Finnish curler (born 1988)

Oona Kauste (born 4 January 1988, in Espoo) is a Finnish curler from Helsinki. She is currently the skip of the Finnish National Women's team.

==Career==
===Women's===
Kauste has represented Finland in seven European Curling Championships. She was an alternate at her first European Championships in 2009. The team, skipped by Ellen Vogt placed 8th. She played second and as a skip at the 2011 European Curling Championships, placing 12th. She returned the following year playing third for Anne Malmi, placing 10th. She returned to the Euros at the 2013 European Curling Championships playing second for Puustinen. The team finished in 11th place, winning the B Division, and promoting Finland to the A Division of the 2014 European Curling Championships. There, the team finished with a 5–4 record, and a 6th-place finish. This qualified Finland for the 2015 World Women's Curling Championship. At the 2015 Worlds, the team finished with a 2–9 record, in 11th place.

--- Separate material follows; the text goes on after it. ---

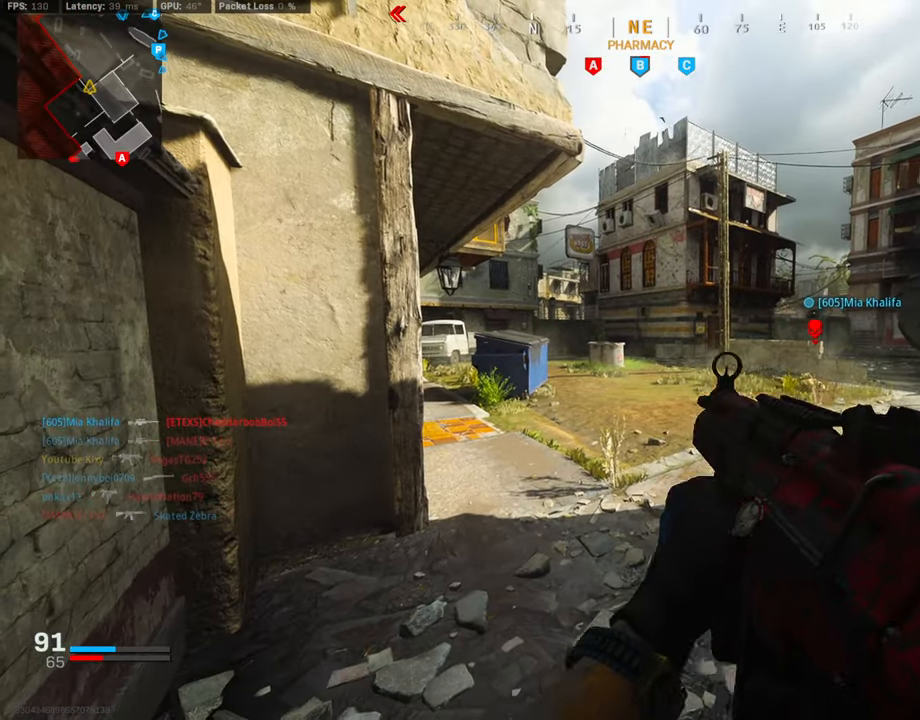
{"buttons": [], "left_stick": "center", "right_stick": "center", "events": []}
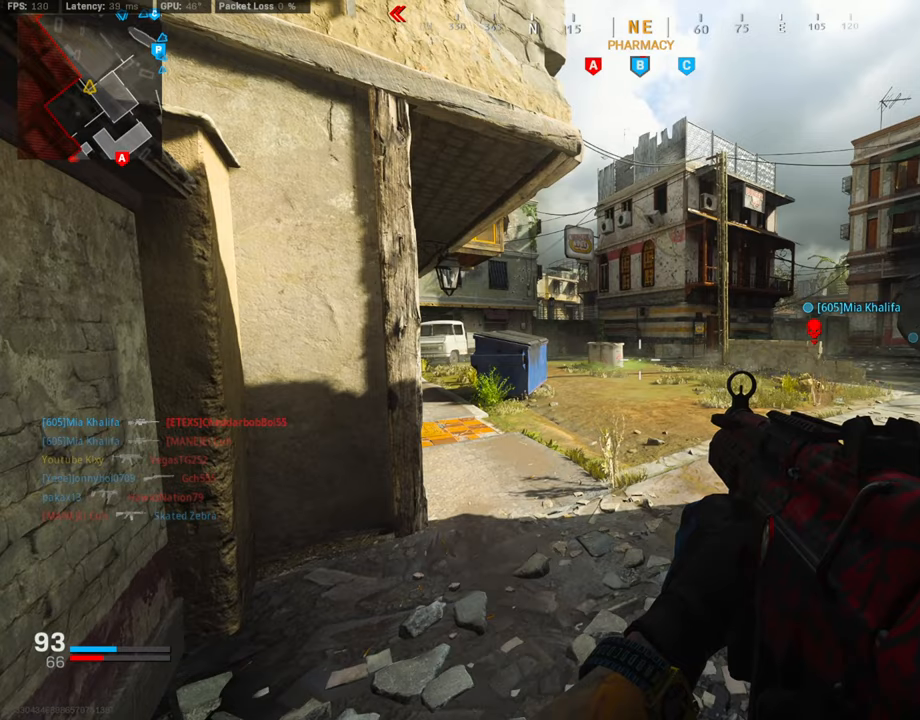
{"buttons": [], "left_stick": "center", "right_stick": "center", "events": [[168, "right_stick", "left"], [371, "right_stick", "up"], [421, "right_stick", "center"]]}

Kauste took over as skip of the Finnish team in 2015, leading her team at the 2015 European Curling Championships. There, the rink finished with a 6-3 round robin record, in a tie for third place. In the semifinals, she lost to Scotland's Eve Muirhead, but rebounded to win the bronze medal against Denmark's Lene Nielsen. This qualified the team to play at the 2016 World Women's Curling Championship. They were less successful there, finishing with a 1–10 record, in 11th place.

Kauste skipped Finland at the 2018 Winter Olympics qualification event, but lost all six matches, failing to qualify her women's team for the Olympics.

Kauste has won six Finnish Women's Curling Championships, winning in 2011 with Tiina Kölhi in 2012 as skip, 2013 with Anne Malmi, in 2014 and 2015 with Sanna Puustinen and in 2017 as a skip.

===Mixed doubles===
Kauste and partner Tomi Rantamäki represented Finland at both the 2016 and 2017 World Mixed Doubles Curling Championship. In 2016, the pair won their group with a 6–0 record, and made it to the quarterfinals where they lost to Russia. They would eventually finish in 7th place. In 2017, they finished 5–2 in pool play, and again lost in the quarter-finals, this time to the Czechs. They would again finish 7th. Their pair of seventh-place finishes would qualify the team to represent Finland in the 2018 Winter Olympics. There, they won just one game, and finished in last place.

Kauste also played at the 2012 European Mixed Curling Championship, playing lead for the Finnish team, skipped by her brother, Aku. There, she won a bronze medal.

==Personal life==
Kauste works as a hairdresser and makeup artist, and owns her own salon. She attended the International Maker Academy and the Omnia Vocational College.